When we do see the networks address supplements, it’s too often in the form of disparaging reports like a recent ABC News feature in which a Harvard epidemiologist revives the good ol’ “expensive urine” line that has been a favorite sound bite of the anti-supplement crowd for decades.
Meanwhile, huge stories are sidelined—real news that can truly have profound positive influences on our health and wellbeing is ignored or, at best, treated as secondary to the primary items of the day. This was demonstrated yet again in the same ABC feature I just noted when, at the end of the segment, brief mention was made to the fact that 40 percent of Americans may not get enough vitamin D.

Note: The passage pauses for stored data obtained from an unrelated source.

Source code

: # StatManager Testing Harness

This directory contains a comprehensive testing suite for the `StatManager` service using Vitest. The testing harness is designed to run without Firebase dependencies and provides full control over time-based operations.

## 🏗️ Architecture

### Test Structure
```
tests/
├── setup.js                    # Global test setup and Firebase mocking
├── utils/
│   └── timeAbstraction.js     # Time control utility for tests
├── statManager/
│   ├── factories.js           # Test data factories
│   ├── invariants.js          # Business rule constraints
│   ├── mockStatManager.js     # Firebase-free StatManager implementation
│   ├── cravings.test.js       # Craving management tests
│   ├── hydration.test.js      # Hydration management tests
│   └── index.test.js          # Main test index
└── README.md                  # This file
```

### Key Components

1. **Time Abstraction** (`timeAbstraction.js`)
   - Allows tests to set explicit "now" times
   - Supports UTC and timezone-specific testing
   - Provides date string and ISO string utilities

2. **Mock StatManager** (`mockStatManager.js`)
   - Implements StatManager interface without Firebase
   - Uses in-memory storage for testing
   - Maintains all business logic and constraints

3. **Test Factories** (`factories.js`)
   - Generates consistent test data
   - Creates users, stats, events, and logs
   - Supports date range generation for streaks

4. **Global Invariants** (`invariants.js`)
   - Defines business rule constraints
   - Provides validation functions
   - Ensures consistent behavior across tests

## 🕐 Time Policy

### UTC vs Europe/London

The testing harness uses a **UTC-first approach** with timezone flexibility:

What’s the real story here? A pundit proclaiming supplements to be unnecessary or the fact that almost half of Americans are likely deficient in a nutrient that can easily be obtained through a daily supplement? It’s maddening to see such important information hidden in the context of biased reporting.

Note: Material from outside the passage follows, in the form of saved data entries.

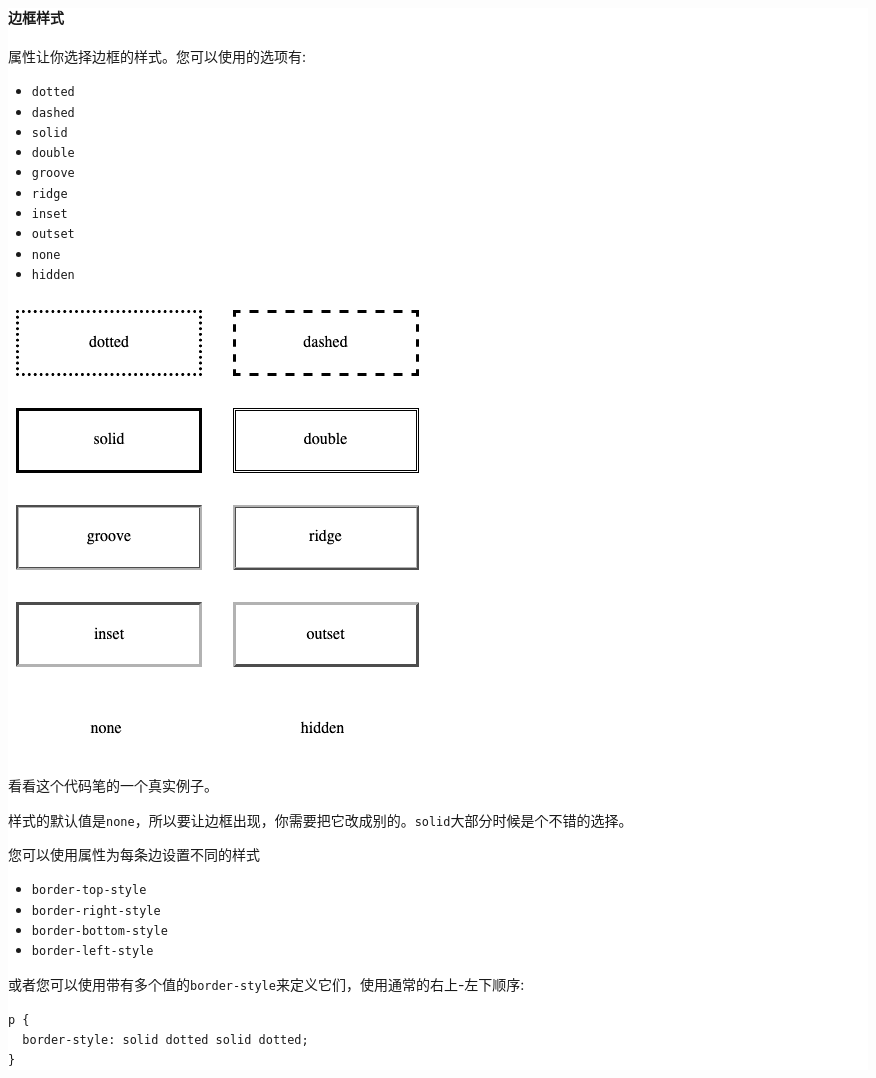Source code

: #### 边框样式

属性让你选择边框的样式。您可以使用的选项有:

*   `dotted`
*   `dashed`
*   `solid`
*   `double`
*   `groove`
*   `ridge`
*   `inset`
*   `outset`
*   `none`
*   `hidden`

![lCWsi0wfQU30QoiDD6GsvfRrWx-4DurGOMeX](img/8a5807e470c134795767c1e88e2815a4.png)

看看这个代码笔的一个真实例子。

样式的默认值是`none`，所以要让边框出现，你需要把它改成别的。`solid`大部分时候是个不错的选择。

您可以使用属性为每条边设置不同的样式

*   `border-top-style`
*   `border-right-style`
*   `border-bottom-style`
*   `border-left-style`

或者您可以使用带有多个值的`border-style`来定义它们，使用通常的右上-左下顺序:

```
p {
  border-style: solid dotted solid dotted;
}
```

ABC could have chosen to include the Harvard doctor’s opinions—and that’s just what they are, opinions—as part of a larger story about the real news. Instead, they buried the important information in a puff piece built around one man’s antisupplement agenda.
Luckily, a few people still practice good journalism and report on the important information of the day. While ABC skimmed the vitamin D topic ever so slightly, Rob Stein at the Washington Post dedicated an entire column to the subject.
Mr. Stein lays bare the new facts and the resulting activity surrounding vitamin D, walking the reader through the complex environment that exists where medical research and public policy meet. His focus is on the efforts to convince government to amend the official guidelines for vitamin D intake and he quotes experts who, whether supportive of raising the RDI or not, unanimously recognize that we are getting substantially less vitamin D than our sun-loving, little-clothed ancestors.
Dr. Michael Holick of Boston University, a foremost authority on vitamin D, suggests that everyone take 1,000 mg of vitamin D daily in addition to a vitamin D-containing multivitamin, regardless of government recommendations. Reinhold Veith of the University of Toronto agrees. Even a skeptical doctor at the American Cancer Society goes on record to say that “it’s definitely an area that needs more attention.”
I’ve been aware of this issue for quite some time and have written about vitamin D research in my Research Update newsletter many times over the last five years. In fact, I recently ran across an article I’ve had on file since 2005, which proclaimed vitamin D deficiency to be epidemic. Finally the issue is gaining some traction.
Will you hear more about vitamin D in the news? Perhaps, as the momentum grows and the feds begin the task of reevaluating nutritional guidelines, we will see the mainstream media provide better coverage. But more likely we’ll have to be “conscious consumers” and dig deeper to find, in the words of consummate journalist Paul Harvey, the rest of the story.